PASSAGE Block Start

The small lytic mass associated with the anterolateral cortex of the tibia metaphysis shows evidence of chondroid-type mineralization by radiography ("rings and arcs" pattern of calcification). The MR images nicely demonstrate the lesion originating from the superficial cortex, without intramedullary invasion. The absence of associated reactive marrow edema is suggestive of a benign etiology. The MR signal characteristics (T1 intermediate, T2 hyperintense) are typical of chondral tissue.
The differential diagnosis includes:
- periosteal (juxta-cortical) chondroma
- chondromyxoid fibroma (intramedullary >> juxta-cortical location, sclerotic rim, and radiographically apparent chondroid matrix is uncommon)
- non-epiphyseal chondroblastoma (classically T2 hypointense due to immature chondroid matrix, usually associated with reactive marrow edema)
The presentation and imaging appearance, including the lobulated and exophytic morphology, are most consistent a benign juxtacortical chondroma.

PASSAGE Block End
GIVEN RECORDS Block Start

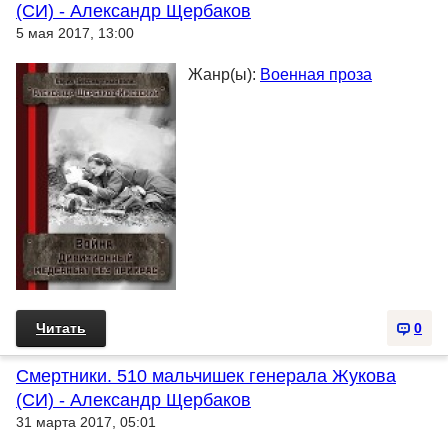
(СИ) - Александр Щербаков
5 мая 2017, 13:00
Жанр(ы):
Военная проза
Читать
0
Смертники. 510 мальчишек генерала Жукова
(СИ) - Александр Щербаков
31 марта 2017, 05:01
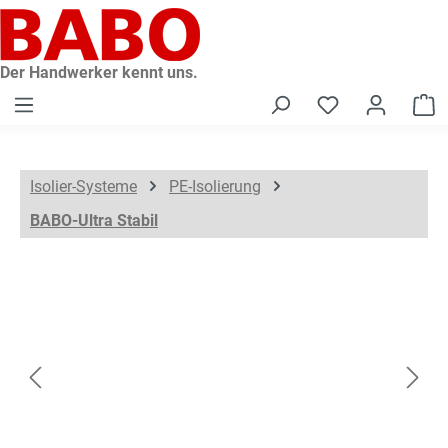
alt springen
Der Handwerker kennt uns.
W
Isolier-Systeme
PE-Isolierung
BABO-Ultra Stabil
Bildergalerie überspringen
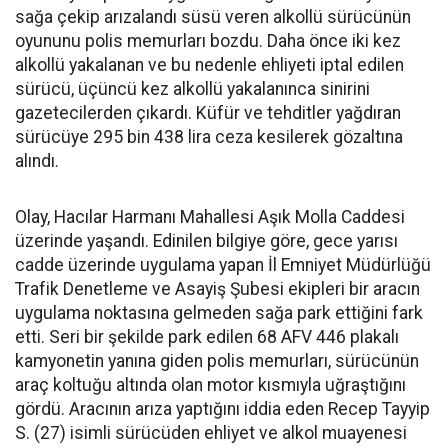
sağa çekip arızalandı süsü veren alkollü sürücünün
oyununu polis memurları bozdu. Daha önce iki kez
alkollü yakalanan ve bu nedenle ehliyeti iptal edilen
sürücü, üçüncü kez alkollü yakalanınca sinirini
gazetecilerden çıkardı. Küfür ve tehditler yağdıran
sürücüye 295 bin 438 lira ceza kesilerek gözaltına
alındı.
Olay, Hacılar Harmanı Mahallesi Aşık Molla Caddesi
üzerinde yaşandı. Edinilen bilgiye göre, gece yarısı
cadde üzerinde uygulama yapan İl Emniyet Müdürlüğü
Trafik Denetleme ve Asayiş Şubesi ekipleri bir aracın
uygulama noktasına gelmeden sağa park ettiğini fark
etti. Seri bir şekilde park edilen 68 AFV 446 plakalı
kamyonetin yanına giden polis memurları, sürücünün
araç koltuğu altında olan motor kısmıyla uğraştığını
gördü. Aracının arıza yaptığını iddia eden Recep Tayyip
S. (27) isimli sürücüden ehliyet ve alkol muayenesi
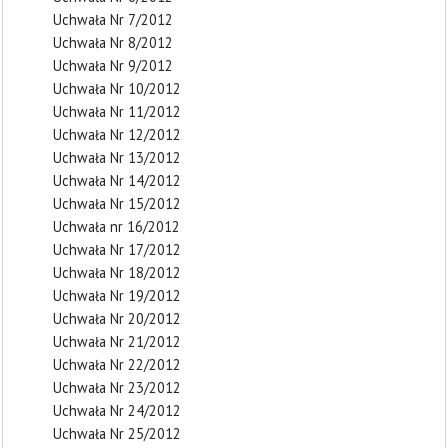
Uchwała Nr 7/2012
Uchwała Nr 8/2012
Uchwała Nr 9/2012
Uchwała Nr 10/2012
Uchwała Nr 11/2012
Uchwała Nr 12/2012
Uchwała Nr 13/2012
Uchwała Nr 14/2012
Uchwała Nr 15/2012
Uchwała nr 16/2012
Uchwała Nr 17/2012
Uchwała Nr 18/2012
Uchwała Nr 19/2012
Uchwała Nr 20/2012
Uchwała Nr 21/2012
Uchwała Nr 22/2012
Uchwała Nr 23/2012
Uchwała Nr 24/2012
Uchwała Nr 25/2012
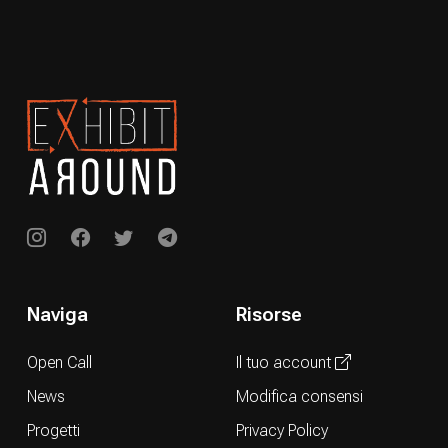
Naviga
Risorse
Open Call
Il tuo account
News
Modifica consensi
Progetti
Privacy Policy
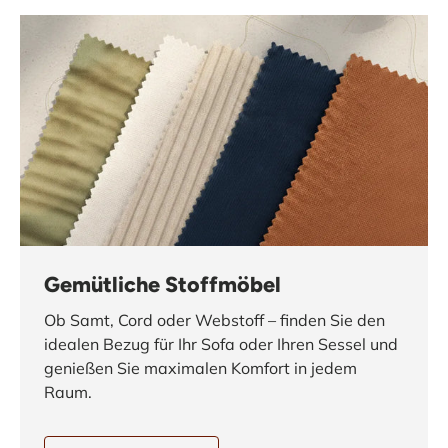
Gemütliche Stoffmöbel
Ob Samt, Cord oder Webstoff – finden Sie den
idealen Bezug für Ihr Sofa oder Ihren Sessel und
genießen Sie maximalen Komfort in jedem
Raum.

GIVEN RECORDS Block End

WHAT YOU NEED TO DO
In one to three sentences, explain what the tibia lesion report concludes from the lack of reactive marrow edema.

RESULT OF THE TASK
The report finds no reactive marrow edema with the lesion. It takes that absence as a sign that the lesion likely has a benign cause.